Graphical editors provide visual interfaces for multi-FASTA manipulation. Jalview allows users to import FASTA alignments for interactive editing, including gap insertion, residue modification, and consensus sequence generation, with export back to FASTA format.[39] UGENE offers a comprehensive alignment editor that loads multi-FASTA files, supports sequence trimming, annotation addition, and real-time visualization, suitable for exploratory analysis of aligned datasets.[40]
For handling large FASTA files, streaming parsers are critical to mitigate memory constraints, as they process records iteratively rather than loading entire datasets. Tools like Biopython's SeqIO and seqtk implement such streaming, enabling analysis of gigabyte-scale files on standard hardware by yielding one record at a time, thus avoiding out-of-memory errors common in DOM-style parsers.[35][33]
Integration with Databases and Pipelines
The FASTA format is widely utilized for exporting sequence data from major bioinformatics databases, facilitating easy access and integration into downstream analyses. The National Center for Biotechnology Information (NCBI) provides nucleotide and protein sequences from GenBank and RefSeq in FASTA format, with weekly updates available for transcript and protein records to support research reproducibility.[41] Similarly, UniProt offers canonical protein sequences and manually curated isoforms in FASTA format, enabling researchers to retrieve comprehensive sets of protein data for functional annotation and comparative studies.[15] These exports ensure that FASTA files serve as a lightweight, standardized intermediary for database dissemination without the overhead of full annotation files.

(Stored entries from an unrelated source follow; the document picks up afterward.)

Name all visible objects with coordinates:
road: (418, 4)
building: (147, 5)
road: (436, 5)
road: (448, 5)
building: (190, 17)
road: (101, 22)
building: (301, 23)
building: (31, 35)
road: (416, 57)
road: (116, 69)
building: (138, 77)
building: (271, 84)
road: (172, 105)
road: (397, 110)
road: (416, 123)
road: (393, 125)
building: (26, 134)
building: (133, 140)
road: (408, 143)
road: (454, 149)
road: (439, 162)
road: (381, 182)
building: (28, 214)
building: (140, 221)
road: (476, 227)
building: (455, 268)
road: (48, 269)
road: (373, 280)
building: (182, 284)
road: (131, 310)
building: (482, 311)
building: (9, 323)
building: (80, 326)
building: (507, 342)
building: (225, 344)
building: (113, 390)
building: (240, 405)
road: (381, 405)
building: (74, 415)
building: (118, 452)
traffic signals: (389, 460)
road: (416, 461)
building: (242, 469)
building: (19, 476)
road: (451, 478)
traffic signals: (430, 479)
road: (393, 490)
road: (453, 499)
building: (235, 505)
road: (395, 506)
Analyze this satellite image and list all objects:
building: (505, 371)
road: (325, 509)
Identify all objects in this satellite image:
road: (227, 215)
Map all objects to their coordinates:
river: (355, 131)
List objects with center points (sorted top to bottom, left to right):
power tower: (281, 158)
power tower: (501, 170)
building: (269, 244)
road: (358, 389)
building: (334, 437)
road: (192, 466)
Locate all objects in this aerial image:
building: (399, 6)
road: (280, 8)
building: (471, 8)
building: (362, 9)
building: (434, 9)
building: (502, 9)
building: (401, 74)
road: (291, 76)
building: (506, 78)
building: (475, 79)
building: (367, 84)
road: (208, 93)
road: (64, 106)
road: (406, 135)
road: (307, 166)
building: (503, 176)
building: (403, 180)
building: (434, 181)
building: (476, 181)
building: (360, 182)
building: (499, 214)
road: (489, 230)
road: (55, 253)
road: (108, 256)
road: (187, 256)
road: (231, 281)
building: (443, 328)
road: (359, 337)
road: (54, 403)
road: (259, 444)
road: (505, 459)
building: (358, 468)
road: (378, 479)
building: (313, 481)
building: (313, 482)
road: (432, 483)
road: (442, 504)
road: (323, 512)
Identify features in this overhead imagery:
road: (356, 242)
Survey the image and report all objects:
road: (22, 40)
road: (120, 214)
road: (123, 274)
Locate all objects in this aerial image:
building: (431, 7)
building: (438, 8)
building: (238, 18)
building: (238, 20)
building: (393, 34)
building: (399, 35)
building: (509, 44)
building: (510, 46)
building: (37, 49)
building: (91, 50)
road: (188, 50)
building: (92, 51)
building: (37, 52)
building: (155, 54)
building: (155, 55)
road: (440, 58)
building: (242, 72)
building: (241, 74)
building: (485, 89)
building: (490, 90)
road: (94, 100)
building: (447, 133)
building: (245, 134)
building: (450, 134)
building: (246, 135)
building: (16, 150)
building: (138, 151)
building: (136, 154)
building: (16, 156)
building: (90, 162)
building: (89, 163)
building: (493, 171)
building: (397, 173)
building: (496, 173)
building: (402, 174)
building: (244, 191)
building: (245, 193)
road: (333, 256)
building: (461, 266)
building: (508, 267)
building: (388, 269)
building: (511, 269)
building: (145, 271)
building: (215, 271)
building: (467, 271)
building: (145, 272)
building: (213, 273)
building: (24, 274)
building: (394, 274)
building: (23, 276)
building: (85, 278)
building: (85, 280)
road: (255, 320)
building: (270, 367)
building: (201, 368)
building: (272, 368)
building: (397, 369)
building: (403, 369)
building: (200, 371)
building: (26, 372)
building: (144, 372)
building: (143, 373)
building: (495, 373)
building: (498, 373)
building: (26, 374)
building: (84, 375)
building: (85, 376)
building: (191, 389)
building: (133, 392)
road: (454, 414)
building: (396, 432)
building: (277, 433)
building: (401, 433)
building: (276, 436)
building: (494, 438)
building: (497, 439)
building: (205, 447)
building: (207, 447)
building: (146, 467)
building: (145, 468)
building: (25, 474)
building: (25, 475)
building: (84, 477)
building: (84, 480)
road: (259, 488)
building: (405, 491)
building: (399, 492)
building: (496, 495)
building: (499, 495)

In bioinformatics pipelines, particularly those involving next-generation sequencing (NGS), FASTA files function as essential inputs for reference genomes and outputs for assembled contigs. Aligners such as BWA and Bowtie2 require FASTA-formatted reference sequences to build indexes and map reads efficiently, streamlining variant calling and genome assembly workflows.[42] Genome assemblers like SPAdes generate contigs and scaffolds directly in FASTA format (e.g., contigs.fasta), which can then be fed into subsequent annotation or alignment steps.[43] This bidirectional role in pipelines enhances interoperability, as FASTA's simplicity allows seamless integration across tools without format-specific parsing.
Conversion between FASTA and other formats, such as GenBank or GFF, is supported by libraries like Biopython, which enable programmatic transformation for pipeline automation and data submission preparation. In cloud-based platforms like Galaxy, FASTA files are natively handled as a core datatype, supporting workflows for sequence manipulation, alignment, and statistical analysis through integrated tools. Regarding standards, FASTA aligns with International Nucleotide Sequence Database Collaboration (INSDC) guidelines for genome assembly submissions, where it is used alongside AGP files to provide sequence data for deposition into member databases like GenBank, EMBL, and DDBJ.[44]
A key challenge in integrating FASTA with dynamic databases lies in managing versioned sequences, as reference FASTA files evolve with database updates, complicating reproducibility in long-term pipelines. Tools and workflows must account for versioning to archive incremental changes in large FASTA databases efficiently, preventing mismatches between analyses and outdated references.[45] This issue is exacerbated in collaborative environments, where unversioned FASTA exports from sources like NCBI or UniProt can lead to inconsistencies in downstream results.